*TASK REQUIREMENTS*.
Copy the material from the line containing "pose: elev=357.3 azim=76.8" through the end, inclusive, substituting "Point" for "Dot" and leaving all else unchanged.

*MATERIAL FOR THE TASK*.
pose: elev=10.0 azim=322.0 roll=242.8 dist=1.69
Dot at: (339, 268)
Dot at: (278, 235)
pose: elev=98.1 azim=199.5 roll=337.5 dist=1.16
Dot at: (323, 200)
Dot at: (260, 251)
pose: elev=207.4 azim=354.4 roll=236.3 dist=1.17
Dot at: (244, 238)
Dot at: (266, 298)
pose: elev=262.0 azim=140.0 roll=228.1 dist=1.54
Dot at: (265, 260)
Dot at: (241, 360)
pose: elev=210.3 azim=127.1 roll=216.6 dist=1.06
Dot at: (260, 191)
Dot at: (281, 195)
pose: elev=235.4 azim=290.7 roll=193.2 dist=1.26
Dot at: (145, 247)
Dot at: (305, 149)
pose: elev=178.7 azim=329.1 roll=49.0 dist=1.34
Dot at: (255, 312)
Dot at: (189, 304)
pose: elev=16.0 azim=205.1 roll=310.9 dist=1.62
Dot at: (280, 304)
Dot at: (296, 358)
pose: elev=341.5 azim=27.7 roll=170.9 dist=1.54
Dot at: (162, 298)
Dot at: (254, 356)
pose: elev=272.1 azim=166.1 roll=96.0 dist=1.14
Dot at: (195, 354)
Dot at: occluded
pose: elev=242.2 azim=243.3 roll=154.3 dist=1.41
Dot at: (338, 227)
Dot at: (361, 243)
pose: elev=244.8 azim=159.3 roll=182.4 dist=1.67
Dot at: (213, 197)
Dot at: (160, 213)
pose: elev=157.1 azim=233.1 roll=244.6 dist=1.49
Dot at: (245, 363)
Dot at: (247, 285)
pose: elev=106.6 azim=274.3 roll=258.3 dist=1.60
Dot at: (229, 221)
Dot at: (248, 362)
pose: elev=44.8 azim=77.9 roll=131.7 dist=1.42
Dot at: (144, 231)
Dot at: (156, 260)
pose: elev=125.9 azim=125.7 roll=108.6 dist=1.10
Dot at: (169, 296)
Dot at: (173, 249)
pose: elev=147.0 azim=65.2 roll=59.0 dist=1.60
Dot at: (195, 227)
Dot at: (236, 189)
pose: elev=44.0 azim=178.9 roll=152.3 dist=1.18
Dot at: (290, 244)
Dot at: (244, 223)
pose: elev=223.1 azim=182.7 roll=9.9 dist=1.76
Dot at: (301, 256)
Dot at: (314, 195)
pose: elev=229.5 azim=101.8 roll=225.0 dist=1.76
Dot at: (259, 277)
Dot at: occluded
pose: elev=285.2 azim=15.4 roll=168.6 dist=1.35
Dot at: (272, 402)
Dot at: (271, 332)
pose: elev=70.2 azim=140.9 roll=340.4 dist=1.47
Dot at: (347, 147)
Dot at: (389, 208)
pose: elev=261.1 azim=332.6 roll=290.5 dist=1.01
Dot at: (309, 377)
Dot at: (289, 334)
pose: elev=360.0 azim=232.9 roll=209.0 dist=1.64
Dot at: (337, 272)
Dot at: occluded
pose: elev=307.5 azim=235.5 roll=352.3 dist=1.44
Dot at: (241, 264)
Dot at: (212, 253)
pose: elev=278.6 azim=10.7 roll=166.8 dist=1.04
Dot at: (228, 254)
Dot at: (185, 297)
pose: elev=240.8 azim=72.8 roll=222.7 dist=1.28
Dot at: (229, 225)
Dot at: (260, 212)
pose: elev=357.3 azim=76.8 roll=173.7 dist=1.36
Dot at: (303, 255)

*TASK RESPONSE*.
pose: elev=357.3 azim=76.8 roll=173.7 dist=1.36
Point at: (303, 255)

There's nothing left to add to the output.